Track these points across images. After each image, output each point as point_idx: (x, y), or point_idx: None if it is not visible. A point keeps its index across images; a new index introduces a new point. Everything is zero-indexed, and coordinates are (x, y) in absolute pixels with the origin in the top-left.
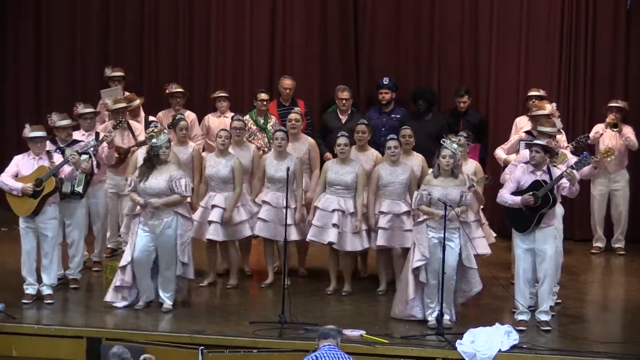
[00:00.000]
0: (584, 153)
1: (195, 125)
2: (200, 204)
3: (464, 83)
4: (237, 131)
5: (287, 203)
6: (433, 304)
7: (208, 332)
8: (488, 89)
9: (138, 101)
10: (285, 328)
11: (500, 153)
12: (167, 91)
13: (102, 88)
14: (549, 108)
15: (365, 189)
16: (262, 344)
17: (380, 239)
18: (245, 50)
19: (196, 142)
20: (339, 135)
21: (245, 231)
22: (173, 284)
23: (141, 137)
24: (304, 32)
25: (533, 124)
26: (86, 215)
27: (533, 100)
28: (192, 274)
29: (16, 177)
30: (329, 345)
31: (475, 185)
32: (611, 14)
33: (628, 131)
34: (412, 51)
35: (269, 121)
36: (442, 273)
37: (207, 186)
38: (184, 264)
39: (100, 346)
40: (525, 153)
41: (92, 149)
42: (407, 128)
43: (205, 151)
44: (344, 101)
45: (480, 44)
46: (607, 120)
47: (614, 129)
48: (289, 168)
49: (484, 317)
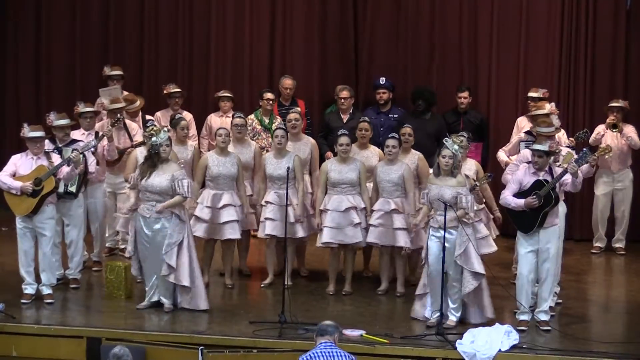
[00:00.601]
0: (583, 149)
1: (192, 125)
2: (204, 203)
3: (464, 82)
4: (238, 128)
5: (288, 201)
6: (436, 304)
7: (208, 332)
8: (488, 89)
9: (139, 102)
10: (285, 328)
11: (502, 156)
12: (164, 92)
13: (102, 87)
14: (548, 107)
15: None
16: (262, 344)
17: (371, 236)
18: (245, 50)
19: (193, 141)
20: (339, 134)
21: (253, 223)
22: (172, 284)
23: (138, 137)
24: (304, 32)
25: (532, 124)
26: (84, 215)
27: (530, 102)
28: (186, 281)
29: (14, 176)
30: (326, 342)
31: (479, 185)
32: (611, 14)
33: (630, 130)
34: (411, 51)
35: (274, 121)
36: (442, 273)
37: (200, 186)
38: (169, 267)
39: (100, 346)
40: (526, 153)
41: (93, 148)
42: (408, 126)
43: (208, 150)
44: (343, 100)
45: (480, 43)
46: (607, 120)
47: (614, 130)
48: (289, 167)
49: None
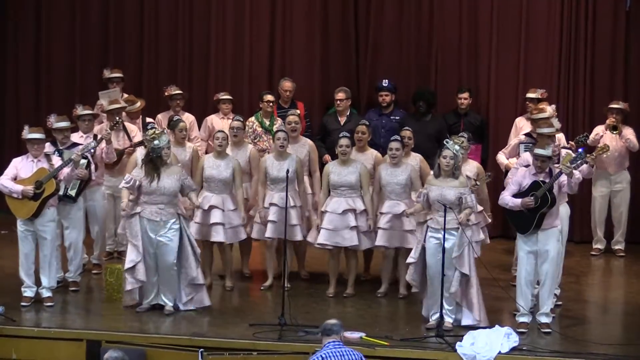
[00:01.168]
0: (579, 151)
1: (194, 127)
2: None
3: (463, 84)
4: (235, 131)
5: (291, 202)
6: (434, 306)
7: (208, 334)
8: (488, 89)
9: (139, 103)
10: (285, 330)
11: (502, 158)
12: (165, 93)
13: (102, 89)
14: (550, 111)
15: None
16: (261, 346)
17: (380, 239)
18: (245, 51)
19: (195, 143)
20: (340, 135)
21: (242, 234)
22: (174, 286)
23: (137, 139)
24: (305, 34)
25: (533, 126)
26: (84, 218)
27: (528, 103)
28: (202, 279)
29: (15, 179)
30: (333, 342)
31: (479, 184)
32: (611, 15)
33: (628, 132)
34: (412, 53)
35: (275, 123)
36: (442, 274)
37: (200, 187)
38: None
39: (99, 349)
40: (526, 156)
41: (92, 150)
42: (408, 129)
43: (207, 153)
44: (339, 102)
45: (480, 44)
46: (607, 122)
47: (614, 132)
48: (288, 170)
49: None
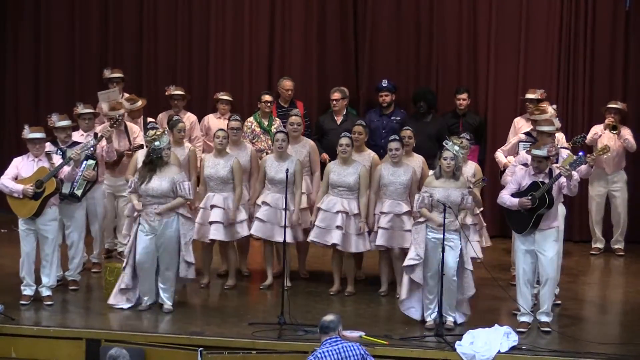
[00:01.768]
0: (579, 153)
1: (195, 126)
2: (199, 205)
3: (463, 84)
4: (234, 131)
5: (287, 205)
6: (432, 305)
7: (207, 333)
8: (487, 89)
9: (140, 102)
10: (284, 329)
11: (500, 156)
12: (166, 93)
13: (101, 89)
14: (551, 111)
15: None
16: (261, 345)
17: (380, 239)
18: (245, 51)
19: (196, 143)
20: (341, 135)
21: (242, 232)
22: (173, 284)
23: (138, 140)
24: (303, 34)
25: (533, 126)
26: (85, 217)
27: (527, 104)
28: (193, 274)
29: (16, 179)
30: (331, 338)
31: (472, 187)
32: (610, 15)
33: (626, 133)
34: (411, 53)
35: (273, 123)
36: (441, 274)
37: (205, 187)
38: (189, 264)
39: (99, 348)
40: (524, 155)
41: (91, 148)
42: (408, 129)
43: (204, 152)
44: (335, 102)
45: (480, 44)
46: (606, 122)
47: (613, 132)
48: (287, 170)
49: (483, 318)
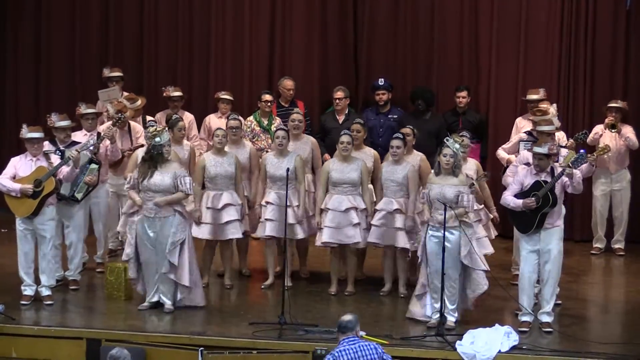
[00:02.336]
0: (581, 151)
1: (193, 125)
2: (204, 205)
3: (463, 82)
4: (233, 130)
5: (288, 202)
6: (437, 304)
7: (208, 333)
8: (488, 88)
9: (139, 101)
10: (285, 329)
11: (502, 153)
12: (164, 94)
13: (101, 88)
14: (552, 111)
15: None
16: (261, 345)
17: (372, 236)
18: (245, 51)
19: (194, 142)
20: (342, 133)
21: (237, 231)
22: (172, 284)
23: (141, 140)
24: (304, 33)
25: (533, 125)
26: (85, 217)
27: (531, 105)
28: (187, 281)
29: (14, 178)
30: (348, 338)
31: (475, 183)
32: (611, 14)
33: (628, 131)
34: (411, 52)
35: (273, 122)
36: (442, 273)
37: (201, 186)
38: (172, 265)
39: (100, 347)
40: (526, 154)
41: (92, 147)
42: (408, 127)
43: (206, 151)
44: (337, 101)
45: (480, 44)
46: (606, 121)
47: (613, 130)
48: (288, 168)
49: (484, 318)
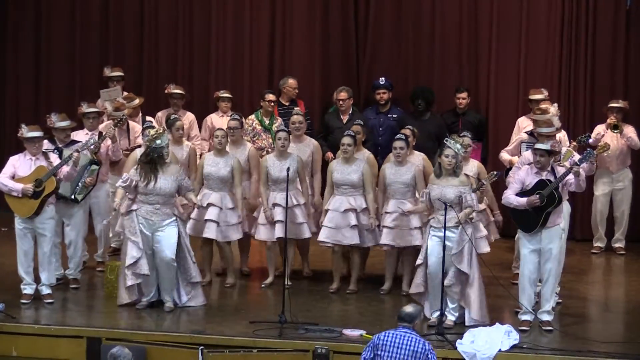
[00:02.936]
0: (588, 149)
1: (194, 125)
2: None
3: (463, 83)
4: (232, 131)
5: (295, 201)
6: (436, 304)
7: (208, 331)
8: (488, 89)
9: (137, 101)
10: (285, 328)
11: (505, 155)
12: (166, 91)
13: (102, 88)
14: (553, 110)
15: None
16: (262, 344)
17: (386, 238)
18: (245, 50)
19: (195, 142)
20: (345, 134)
21: (235, 235)
22: (173, 286)
23: (139, 140)
24: (305, 32)
25: (534, 126)
26: (85, 216)
27: (533, 104)
28: (198, 277)
29: (13, 178)
30: (404, 327)
31: (485, 183)
32: (611, 14)
33: (629, 131)
34: (412, 51)
35: (275, 122)
36: (442, 273)
37: (200, 185)
38: (183, 266)
39: (100, 346)
40: (528, 154)
41: (92, 146)
42: (408, 127)
43: (208, 151)
44: (341, 102)
45: (480, 44)
46: (608, 121)
47: (615, 131)
48: (289, 168)
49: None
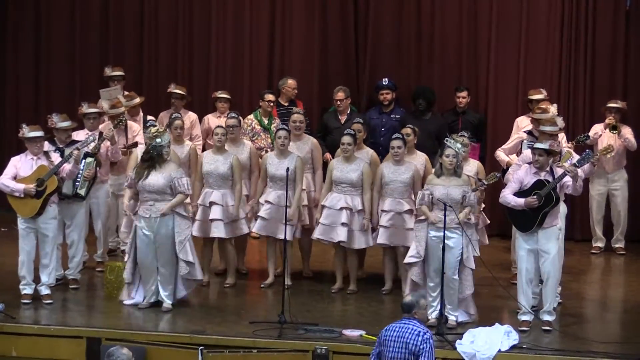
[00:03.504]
0: (587, 151)
1: (196, 125)
2: (197, 202)
3: (463, 82)
4: (231, 129)
5: (287, 202)
6: (434, 303)
7: (208, 332)
8: (487, 88)
9: (137, 99)
10: (285, 328)
11: (501, 155)
12: (167, 90)
13: (102, 88)
14: (553, 110)
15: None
16: (261, 344)
17: (382, 237)
18: (245, 50)
19: (196, 142)
20: (345, 133)
21: (244, 228)
22: (171, 282)
23: (138, 138)
24: (304, 32)
25: (535, 125)
26: (86, 216)
27: (533, 104)
28: (200, 275)
29: (15, 178)
30: (406, 318)
31: (486, 183)
32: (611, 14)
33: (626, 132)
34: (412, 51)
35: (273, 122)
36: (442, 272)
37: (201, 184)
38: (188, 263)
39: (100, 346)
40: (528, 153)
41: (92, 145)
42: (409, 127)
43: (203, 151)
44: (338, 102)
45: (480, 44)
46: (606, 121)
47: (613, 131)
48: (288, 168)
49: (484, 317)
# # # # # # #
Give every entry again as it is, dropping its pictures.

▶ Response to this exercise
Track these points across images. After each image, output each point as point_idx: (x, y), or point_idx: None if it is not visible. A point keeps its index across images; a new index introduces a new point. Everything is zero-indexed, and coordinates are (x, y) in absolute pixels with the origin in the top-left.
[00:00.000]
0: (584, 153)
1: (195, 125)
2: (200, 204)
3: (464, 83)
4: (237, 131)
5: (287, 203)
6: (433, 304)
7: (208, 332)
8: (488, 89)
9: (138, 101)
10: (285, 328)
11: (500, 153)
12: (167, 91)
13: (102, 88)
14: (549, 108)
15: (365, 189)
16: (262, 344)
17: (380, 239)
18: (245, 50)
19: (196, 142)
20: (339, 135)
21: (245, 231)
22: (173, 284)
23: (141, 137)
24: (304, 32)
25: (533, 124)
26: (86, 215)
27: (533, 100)
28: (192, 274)
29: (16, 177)
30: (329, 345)
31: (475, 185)
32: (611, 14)
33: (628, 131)
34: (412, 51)
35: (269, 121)
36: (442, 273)
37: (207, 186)
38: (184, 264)
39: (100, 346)
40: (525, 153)
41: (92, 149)
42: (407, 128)
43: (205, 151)
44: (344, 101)
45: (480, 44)
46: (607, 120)
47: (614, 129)
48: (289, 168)
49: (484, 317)
[00:00.601]
0: (583, 149)
1: (192, 125)
2: (204, 203)
3: (464, 82)
4: (238, 128)
5: (288, 201)
6: (436, 304)
7: (208, 332)
8: (488, 89)
9: (139, 102)
10: (285, 328)
11: (502, 156)
12: (164, 92)
13: (102, 87)
14: (548, 107)
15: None
16: (262, 344)
17: (371, 236)
18: (245, 50)
19: (193, 141)
20: (339, 134)
21: (253, 223)
22: (172, 284)
23: (138, 137)
24: (304, 32)
25: (532, 124)
26: (84, 215)
27: (530, 102)
28: (186, 281)
29: (14, 176)
30: (326, 342)
31: (479, 185)
32: (611, 14)
33: (630, 130)
34: (411, 51)
35: (274, 121)
36: (442, 273)
37: (200, 186)
38: (169, 267)
39: (100, 346)
40: (526, 153)
41: (93, 148)
42: (408, 126)
43: (208, 150)
44: (343, 100)
45: (480, 43)
46: (607, 120)
47: (614, 130)
48: (289, 167)
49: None
[00:01.168]
0: (579, 151)
1: (194, 127)
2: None
3: (463, 84)
4: (235, 131)
5: (291, 202)
6: (434, 306)
7: (208, 334)
8: (488, 89)
9: (139, 103)
10: (285, 330)
11: (502, 158)
12: (165, 93)
13: (102, 89)
14: (550, 111)
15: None
16: (261, 346)
17: (380, 239)
18: (245, 51)
19: (195, 143)
20: (340, 135)
21: (242, 234)
22: (174, 286)
23: (137, 139)
24: (305, 34)
25: (533, 126)
26: (84, 218)
27: (528, 103)
28: (202, 279)
29: (15, 179)
30: (333, 342)
31: (479, 184)
32: (611, 15)
33: (628, 132)
34: (412, 53)
35: (275, 123)
36: (442, 274)
37: (200, 187)
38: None
39: (99, 349)
40: (526, 156)
41: (92, 150)
42: (408, 129)
43: (207, 153)
44: (339, 102)
45: (480, 44)
46: (607, 122)
47: (614, 132)
48: (288, 170)
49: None
[00:01.768]
0: (579, 153)
1: (195, 126)
2: (199, 205)
3: (463, 84)
4: (234, 131)
5: (287, 205)
6: (432, 305)
7: (207, 333)
8: (487, 89)
9: (140, 102)
10: (284, 329)
11: (500, 156)
12: (166, 93)
13: (101, 89)
14: (551, 111)
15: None
16: (261, 345)
17: (380, 239)
18: (245, 51)
19: (196, 143)
20: (341, 135)
21: (242, 232)
22: (173, 284)
23: (138, 140)
24: (303, 34)
25: (533, 126)
26: (85, 217)
27: (527, 104)
28: (193, 274)
29: (16, 179)
30: (331, 338)
31: (472, 187)
32: (610, 15)
33: (626, 133)
34: (411, 53)
35: (273, 123)
36: (441, 274)
37: (205, 187)
38: (189, 264)
39: (99, 348)
40: (524, 155)
41: (91, 148)
42: (408, 129)
43: (204, 152)
44: (335, 102)
45: (480, 44)
46: (606, 122)
47: (613, 132)
48: (287, 170)
49: (483, 318)
[00:02.336]
0: (581, 151)
1: (193, 125)
2: (204, 205)
3: (463, 82)
4: (233, 130)
5: (288, 202)
6: (437, 304)
7: (208, 333)
8: (488, 88)
9: (139, 101)
10: (285, 329)
11: (502, 153)
12: (164, 94)
13: (101, 88)
14: (552, 111)
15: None
16: (261, 345)
17: (372, 236)
18: (245, 51)
19: (194, 142)
20: (342, 133)
21: (237, 231)
22: (172, 284)
23: (141, 140)
24: (304, 33)
25: (533, 125)
26: (85, 217)
27: (531, 105)
28: (187, 281)
29: (14, 178)
30: (348, 338)
31: (475, 183)
32: (611, 14)
33: (628, 131)
34: (411, 52)
35: (273, 122)
36: (442, 273)
37: (201, 186)
38: (172, 265)
39: (100, 347)
40: (526, 154)
41: (92, 147)
42: (408, 127)
43: (206, 151)
44: (337, 101)
45: (480, 44)
46: (606, 121)
47: (613, 130)
48: (288, 168)
49: (484, 318)
[00:02.936]
0: (588, 149)
1: (194, 125)
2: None
3: (463, 83)
4: (232, 131)
5: (295, 201)
6: (436, 304)
7: (208, 331)
8: (488, 89)
9: (137, 101)
10: (285, 328)
11: (505, 155)
12: (166, 91)
13: (102, 88)
14: (553, 110)
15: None
16: (262, 344)
17: (386, 238)
18: (245, 50)
19: (195, 142)
20: (345, 134)
21: (235, 235)
22: (173, 286)
23: (139, 140)
24: (305, 32)
25: (534, 126)
26: (85, 216)
27: (533, 104)
28: (198, 277)
29: (13, 178)
30: (404, 327)
31: (485, 183)
32: (611, 14)
33: (629, 131)
34: (412, 51)
35: (275, 122)
36: (442, 273)
37: (200, 185)
38: (183, 266)
39: (100, 346)
40: (528, 154)
41: (92, 146)
42: (408, 127)
43: (208, 151)
44: (341, 102)
45: (480, 44)
46: (608, 121)
47: (615, 131)
48: (289, 168)
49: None
[00:03.504]
0: (587, 151)
1: (196, 125)
2: (197, 202)
3: (463, 82)
4: (231, 129)
5: (287, 202)
6: (434, 303)
7: (208, 332)
8: (487, 88)
9: (137, 99)
10: (285, 328)
11: (501, 155)
12: (167, 90)
13: (102, 88)
14: (553, 110)
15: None
16: (261, 344)
17: (382, 237)
18: (245, 50)
19: (196, 142)
20: (345, 133)
21: (244, 228)
22: (171, 282)
23: (138, 138)
24: (304, 32)
25: (535, 125)
26: (86, 216)
27: (533, 104)
28: (200, 275)
29: (15, 178)
30: (406, 318)
31: (486, 183)
32: (611, 14)
33: (626, 132)
34: (412, 51)
35: (273, 122)
36: (442, 272)
37: (201, 184)
38: (188, 263)
39: (100, 346)
40: (528, 153)
41: (92, 145)
42: (409, 127)
43: (203, 151)
44: (338, 102)
45: (480, 44)
46: (606, 121)
47: (613, 131)
48: (288, 168)
49: (484, 317)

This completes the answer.